Bayrou veut simplifier l'administration face à une "bureaucratie" jugée "trop lourde"
Dans la lignée du gouvernement précédent, le Premier ministre François Bayrou a martelé mardi sa volonté d'économies et de simplification des processus dans l'administration, sans en dévoiler les détails, allant jusqu'à dénoncer une "bureaucratie" jugée "trop lourde" et "incroyablement nuisible au développement du pays".
Dans les pas de son prédécesseur Michel Barnier, François Bayrou a repris à son compte un refrain bien connu contre la "bureaucratie", en prononçant face aux députés sa déclaration de politique générale. Il a dénoncé un "poids des normes qui vient pénaliser la croissance", et des contraintes qui constituent "un frein insupportable à l'activité de notre pays".
Dans la perspective d'adoption des budgets de l'Etat et de la Sécurité sociale, "il faudra trouver des méthodes d'organisation de l'Etat qui ne requerront pas d'augmentation de nos dépenses publiques. Il nous faut repenser tous nos budgets", a lancé François Bayrou, en précisant qu'il demanderait à "tous les ministres de les préparer dès le printemps".
De quoi laisser présager des économies de fonctionnement dans les administrations ?
Dans une circulaire en date du 12 novembre 2024, l'ancien Premier ministre Michel Barnier exigeait déjà la "sobriété" de son gouvernement, notamment lors des déplacements sur le terrain.
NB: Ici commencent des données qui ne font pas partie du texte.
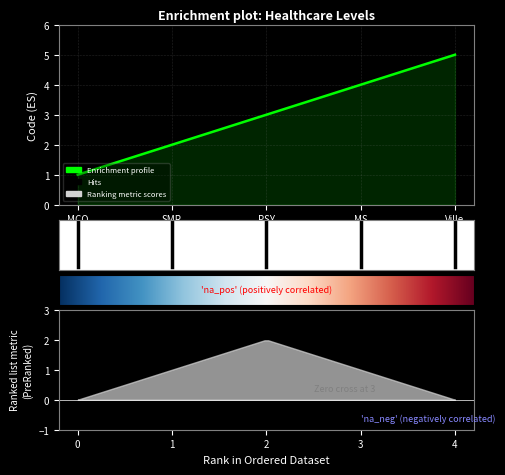

At which label does the data first exceed 3?

MS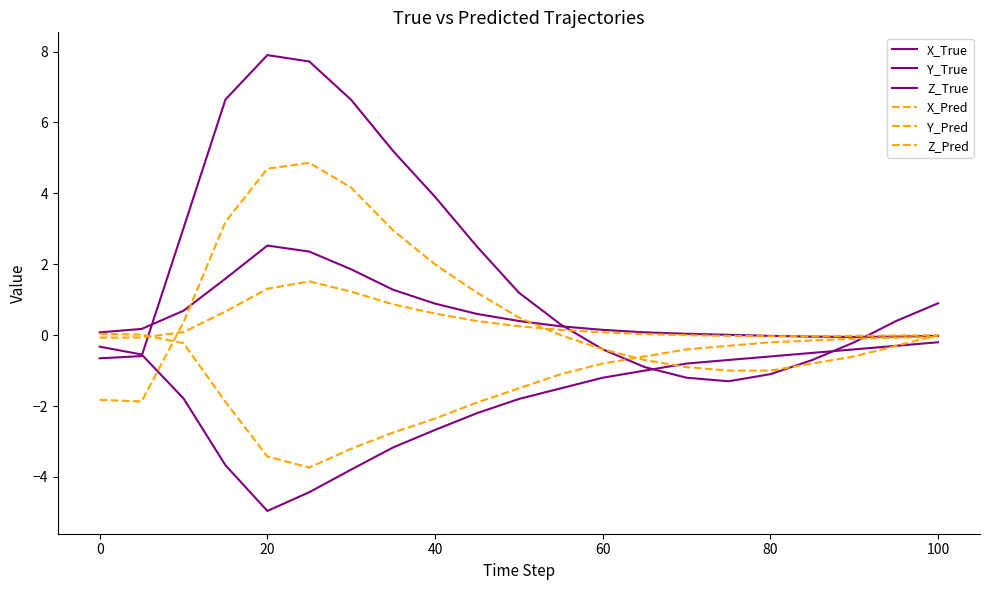

What is the minimum value shown in the chart?

-5.0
Concernant la "bureaucratie" jugée "trop lourde" par François Bayrou, "c'est une arlésienne de ces dernières années, reprise sans trop dire ce qu'on va débureaucratiser", estime Johan Theuret, du cercle de réflexion de hauts fonctionnaires "le Sens du service public", qui juge l'expression "stigmatisante".
"Il y a toujours cette idée de vouloir mettre en cause le rôle des dépenses de fonctionnement de l'administration et du service public dans le déficit, alors qu'il est d'abord et avant tout le fruit de choix fiscaux. C'est ce que dit la Cour des comptes, avec une perte de recettes fiscales de 62 milliards d'euros depuis 2018", assure-t-il.
- Réforme de l'Etat -
Toujours dans les traces de son prédécesseur, François Bayrou a aussi pointé le rôle de certaines agences et certains organes ou opérateurs de l'Etat.
"Est-il nécessaire que plus de 1.000 agences, organes ou opérateurs exercent l'action publique?", a-t-il interrogé. "Nous connaissons le rôle précieux de plusieurs d'entre eux, comme France Travail. Mais ces 1.000 agences ou organes, sans contrôle démocratique réel, constituent un labyrinthe dont un pays rigoureux peut difficilement se satisfaire", a-t-il poursuivi.
Sous l'autorité de Michel Barnier, qui plaidait aussi pour la réduction du nombre d'agences et de comités de l'Etat dans le but de réaliser des économies, l'ancien ministre de la Fonction publique, Guillaume Kasbarian, avait identifié "plusieurs dizaines" de ces "comités Théodules" dans l'objectif de les supprimer.
Disant vouloir engager un "puissant mouvement de réforme de l'action publique", François Bayrou a indiqué qu'il associerait les parlementaires à cet "effort d'organisation et de rationalisation", sans donner plus de détails sur sa feuille de route.
Sur du plus long terme, le Premier ministre a également annoncé la création d'un fonds dédié à la réforme de l'Etat, qui sera notamment financé par des ventes d'actifs immobiliers de la puissance publique.
Les sommes dégagées "ne pourront pas être utilisées pour des dépenses courantes, pour abonder tel ou tel budget. Elles resteront donc uniquement consacrées à ces efforts de réorganisation", a détaillé M. Bayrou, en investissant par exemple dans le développement de l'intelligence artificielle dans les services publiques.
"On sera très attentif. Si c'est améliorer le fonctionnement et simplifier, ça peut se faire intelligemment, en écoutant les agents par exemple", assure Mylène Jacquot, secrétaire générale de la CFDT Fonction publique, qui espère désormais que le discours s'accompagne d'actes.
Soulignant que l'effort financier demandé aux collectivités sera ramené de 5 milliards d'euros initialement à 2,2 milliards d'euros en 2025, le Premier ministre a évoqué la possibilité d'associer les "acteurs de terrain" aux "simplifications, suppression et allègement d'obligations utiles".
Un point "à creuser", juge Johan Theuret, qui souligne l'abondance de la littérature en matière de proposition de simplification dans l'administration, notamment les collectivités. "Mais ça reste encore flou dans le message du Premier ministre", nuance-t-il.